Requirement: Edit the records below by replacing every "common name" with "vernacular name", leaving everything else unchanged.

Data provided:
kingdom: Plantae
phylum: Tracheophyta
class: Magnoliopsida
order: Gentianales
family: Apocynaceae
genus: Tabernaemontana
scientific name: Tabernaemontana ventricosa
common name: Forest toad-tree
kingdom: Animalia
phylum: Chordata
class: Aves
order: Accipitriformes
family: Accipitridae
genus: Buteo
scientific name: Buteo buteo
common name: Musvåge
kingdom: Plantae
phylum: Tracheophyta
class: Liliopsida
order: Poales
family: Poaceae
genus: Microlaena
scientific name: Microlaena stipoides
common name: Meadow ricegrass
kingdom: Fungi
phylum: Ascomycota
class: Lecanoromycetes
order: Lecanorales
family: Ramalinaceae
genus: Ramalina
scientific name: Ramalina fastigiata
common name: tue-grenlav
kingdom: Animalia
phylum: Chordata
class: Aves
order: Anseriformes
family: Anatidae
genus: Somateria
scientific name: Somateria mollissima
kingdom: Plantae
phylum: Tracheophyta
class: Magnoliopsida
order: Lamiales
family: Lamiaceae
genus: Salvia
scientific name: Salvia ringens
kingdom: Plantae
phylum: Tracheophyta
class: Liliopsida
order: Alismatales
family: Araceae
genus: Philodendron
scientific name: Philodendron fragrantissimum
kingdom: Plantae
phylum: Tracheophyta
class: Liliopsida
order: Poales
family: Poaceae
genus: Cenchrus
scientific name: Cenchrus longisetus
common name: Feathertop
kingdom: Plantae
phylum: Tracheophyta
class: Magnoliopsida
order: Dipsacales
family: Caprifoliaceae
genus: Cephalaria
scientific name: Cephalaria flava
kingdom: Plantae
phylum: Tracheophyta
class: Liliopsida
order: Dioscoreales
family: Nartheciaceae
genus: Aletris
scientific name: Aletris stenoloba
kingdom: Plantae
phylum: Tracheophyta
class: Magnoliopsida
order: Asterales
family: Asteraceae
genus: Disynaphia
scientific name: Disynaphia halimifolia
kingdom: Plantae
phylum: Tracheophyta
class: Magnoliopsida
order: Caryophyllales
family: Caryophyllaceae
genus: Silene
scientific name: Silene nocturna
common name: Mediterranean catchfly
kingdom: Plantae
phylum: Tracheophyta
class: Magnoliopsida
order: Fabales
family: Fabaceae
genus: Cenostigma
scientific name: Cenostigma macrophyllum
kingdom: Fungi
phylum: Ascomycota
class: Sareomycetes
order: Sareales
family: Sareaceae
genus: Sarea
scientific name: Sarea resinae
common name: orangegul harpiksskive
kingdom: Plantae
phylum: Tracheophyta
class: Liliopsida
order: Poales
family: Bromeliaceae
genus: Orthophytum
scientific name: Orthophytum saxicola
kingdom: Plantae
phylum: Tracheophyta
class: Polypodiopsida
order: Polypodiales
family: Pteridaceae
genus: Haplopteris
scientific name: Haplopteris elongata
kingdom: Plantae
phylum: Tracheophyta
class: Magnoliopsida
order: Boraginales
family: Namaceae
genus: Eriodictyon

Answer below:
kingdom: Plantae
phylum: Tracheophyta
class: Magnoliopsida
order: Gentianales
family: Apocynaceae
genus: Tabernaemontana
scientific name: Tabernaemontana ventricosa
vernacular name: Forest toad-tree
kingdom: Animalia
phylum: Chordata
class: Aves
order: Accipitriformes
family: Accipitridae
genus: Buteo
scientific name: Buteo buteo
vernacular name: Musvåge
kingdom: Plantae
phylum: Tracheophyta
class: Liliopsida
order: Poales
family: Poaceae
genus: Microlaena
scientific name: Microlaena stipoides
vernacular name: Meadow ricegrass
kingdom: Fungi
phylum: Ascomycota
class: Lecanoromycetes
order: Lecanorales
family: Ramalinaceae
genus: Ramalina
scientific name: Ramalina fastigiata
vernacular name: tue-grenlav
kingdom: Animalia
phylum: Chordata
class: Aves
order: Anseriformes
family: Anatidae
genus: Somateria
scientific name: Somateria mollissima
kingdom: Plantae
phylum: Tracheophyta
class: Magnoliopsida
order: Lamiales
family: Lamiaceae
genus: Salvia
scientific name: Salvia ringens
kingdom: Plantae
phylum: Tracheophyta
class: Liliopsida
order: Alismatales
family: Araceae
genus: Philodendron
scientific name: Philodendron fragrantissimum
kingdom: Plantae
phylum: Tracheophyta
class: Liliopsida
order: Poales
family: Poaceae
genus: Cenchrus
scientific name: Cenchrus longisetus
vernacular name: Feathertop
kingdom: Plantae
phylum: Tracheophyta
class: Magnoliopsida
order: Dipsacales
family: Caprifoliaceae
genus: Cephalaria
scientific name: Cephalaria flava
kingdom: Plantae
phylum: Tracheophyta
class: Liliopsida
order: Dioscoreales
family: Nartheciaceae
genus: Aletris
scientific name: Aletris stenoloba
kingdom: Plantae
phylum: Tracheophyta
class: Magnoliopsida
order: Asterales
family: Asteraceae
genus: Disynaphia
scientific name: Disynaphia halimifolia
kingdom: Plantae
phylum: Tracheophyta
class: Magnoliopsida
order: Caryophyllales
family: Caryophyllaceae
genus: Silene
scientific name: Silene nocturna
vernacular name: Mediterranean catchfly
kingdom: Plantae
phylum: Tracheophyta
class: Magnoliopsida
order: Fabales
family: Fabaceae
genus: Cenostigma
scientific name: Cenostigma macrophyllum
kingdom: Fungi
phylum: Ascomycota
class: Sareomycetes
order: Sareales
family: Sareaceae
genus: Sarea
scientific name: Sarea resinae
vernacular name: orangegul harpiksskive
kingdom: Plantae
phylum: Tracheophyta
class: Liliopsida
order: Poales
family: Bromeliaceae
genus: Orthophytum
scientific name: Orthophytum saxicola
kingdom: Plantae
phylum: Tracheophyta
class: Polypodiopsida
order: Polypodiales
family: Pteridaceae
genus: Haplopteris
scientific name: Haplopteris elongata
kingdom: Plantae
phylum: Tracheophyta
class: Magnoliopsida
order: Boraginales
family: Namaceae
genus: Eriodictyon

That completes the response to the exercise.